Monday, January 12, 2015

Chromebook 101 - Transfer Some Control

If you have read my other Chromebook 101 posts, then you have read how I feel it is important to set up a discipline and expectation structure as well as become proficient in 1 thing (I suggest Google Docs).  My suggestions on creating expectations and knowing google docs are simply to make sure that there is a level of comfort with implementing chromebooks in the classroom.  Often, teachers are more apprehensive about starting to use them and once they begin to see how easy chromebooks are and how seamlessly they can be integrated into current curriculum, they tend to continue to use them and learn new things.

This post is equally important for those with fears of using technology with students as well as those who welcome the use of technology in the classroom.  For those who are familiar with the SAMR and TPACK models of technology integration, you know that there are varied levels of integration and varied ideas of best practice integration.  Click on the link to get to know the levels of SAMR.  The lowest levels of technology implementation use technology to enhance learning (substitution and augmentation) whereas the higher levels transform the classroom (modification and redefinition).

It is important to know that computers are hard to break with a misplaced button click.  That being said, let students press buttons, click new things, search and learn.  Give up the choke-hold on the computer.  As long as your expectations are laid out, you can always reel students in with by letting them know when they are not doing what they are supposed to do.  Here are some simple suggestions to get you used to a classroom that lends itself to transformation.

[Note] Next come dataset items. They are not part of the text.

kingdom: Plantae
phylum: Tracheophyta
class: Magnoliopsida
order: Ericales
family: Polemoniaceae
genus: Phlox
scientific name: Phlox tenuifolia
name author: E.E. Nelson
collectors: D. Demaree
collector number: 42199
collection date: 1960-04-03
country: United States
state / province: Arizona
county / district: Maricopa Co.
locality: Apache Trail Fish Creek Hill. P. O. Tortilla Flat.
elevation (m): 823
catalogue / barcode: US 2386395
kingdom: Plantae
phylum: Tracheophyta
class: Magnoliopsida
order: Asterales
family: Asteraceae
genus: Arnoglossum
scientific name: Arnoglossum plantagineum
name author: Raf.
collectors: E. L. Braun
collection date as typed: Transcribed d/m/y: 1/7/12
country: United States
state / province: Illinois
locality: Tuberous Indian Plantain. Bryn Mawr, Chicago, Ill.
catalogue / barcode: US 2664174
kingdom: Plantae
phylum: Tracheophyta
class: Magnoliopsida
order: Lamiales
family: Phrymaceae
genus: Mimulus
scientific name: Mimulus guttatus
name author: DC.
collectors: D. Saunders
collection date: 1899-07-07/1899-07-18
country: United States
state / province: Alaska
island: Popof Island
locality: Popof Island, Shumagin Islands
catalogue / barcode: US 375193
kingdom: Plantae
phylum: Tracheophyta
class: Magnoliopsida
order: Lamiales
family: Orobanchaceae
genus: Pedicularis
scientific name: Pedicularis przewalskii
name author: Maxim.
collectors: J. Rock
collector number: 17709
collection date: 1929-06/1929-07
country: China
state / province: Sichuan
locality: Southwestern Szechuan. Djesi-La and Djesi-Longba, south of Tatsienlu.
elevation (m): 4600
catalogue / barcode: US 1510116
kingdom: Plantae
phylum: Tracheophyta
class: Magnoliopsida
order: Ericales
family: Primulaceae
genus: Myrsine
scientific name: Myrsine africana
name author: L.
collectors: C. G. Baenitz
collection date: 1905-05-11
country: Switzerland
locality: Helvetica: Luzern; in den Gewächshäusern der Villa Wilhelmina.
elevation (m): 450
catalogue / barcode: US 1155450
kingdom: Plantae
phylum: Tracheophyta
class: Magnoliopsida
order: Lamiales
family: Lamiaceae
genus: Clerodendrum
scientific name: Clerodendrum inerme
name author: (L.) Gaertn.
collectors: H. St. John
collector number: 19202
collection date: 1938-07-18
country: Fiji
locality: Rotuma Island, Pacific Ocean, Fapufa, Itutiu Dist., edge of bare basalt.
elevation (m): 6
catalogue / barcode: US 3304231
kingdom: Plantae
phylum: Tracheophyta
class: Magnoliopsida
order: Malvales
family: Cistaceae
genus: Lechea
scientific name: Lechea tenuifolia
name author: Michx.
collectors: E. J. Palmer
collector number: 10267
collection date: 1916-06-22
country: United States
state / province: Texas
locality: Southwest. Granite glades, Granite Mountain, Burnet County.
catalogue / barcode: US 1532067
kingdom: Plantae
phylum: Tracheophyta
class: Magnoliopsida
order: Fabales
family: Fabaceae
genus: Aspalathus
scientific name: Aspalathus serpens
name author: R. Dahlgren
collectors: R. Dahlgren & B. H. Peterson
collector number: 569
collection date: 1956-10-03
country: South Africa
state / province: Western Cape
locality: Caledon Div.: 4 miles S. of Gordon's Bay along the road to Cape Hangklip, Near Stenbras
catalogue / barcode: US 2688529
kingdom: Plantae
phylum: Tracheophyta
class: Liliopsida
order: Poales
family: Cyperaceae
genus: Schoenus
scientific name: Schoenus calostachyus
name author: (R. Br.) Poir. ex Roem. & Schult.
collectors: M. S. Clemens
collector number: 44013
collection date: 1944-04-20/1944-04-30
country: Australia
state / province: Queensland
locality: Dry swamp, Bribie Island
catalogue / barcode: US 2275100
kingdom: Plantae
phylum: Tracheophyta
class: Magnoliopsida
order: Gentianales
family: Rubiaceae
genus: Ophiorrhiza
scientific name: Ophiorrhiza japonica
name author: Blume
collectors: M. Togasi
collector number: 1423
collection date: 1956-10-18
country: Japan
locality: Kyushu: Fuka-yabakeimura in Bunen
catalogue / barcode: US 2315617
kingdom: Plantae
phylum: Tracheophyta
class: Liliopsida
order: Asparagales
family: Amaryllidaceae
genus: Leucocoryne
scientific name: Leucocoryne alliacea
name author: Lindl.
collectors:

  • Be a Guide.  Just because you know the answer does not mean you have to tell them.  Help students learn to find the answer.  This strategy works great for when you do not know the answer.
  • Are you going to have students type your notes?  Try changing them to collaborative notes (where students work on notes as a group) or enhancement notes (where you give students your notes and while you are talking they reword or add to their own copy to make them more useful and personal).
  • Give options.  Just because you would do something one way does not mean that they would.  Challenge students to be unique with how they word and display information.
  • You do not have to know it all.  If you give students a project, let students know that you can help them in Google Docs, but they are welcome to use Slides, prezi, powtoons, wevideo, etc.  
  • Show students how to find information.  I suggest Google search for technical support.  If you ever need to show them, I suggest "Let me Google That for You" (Google it).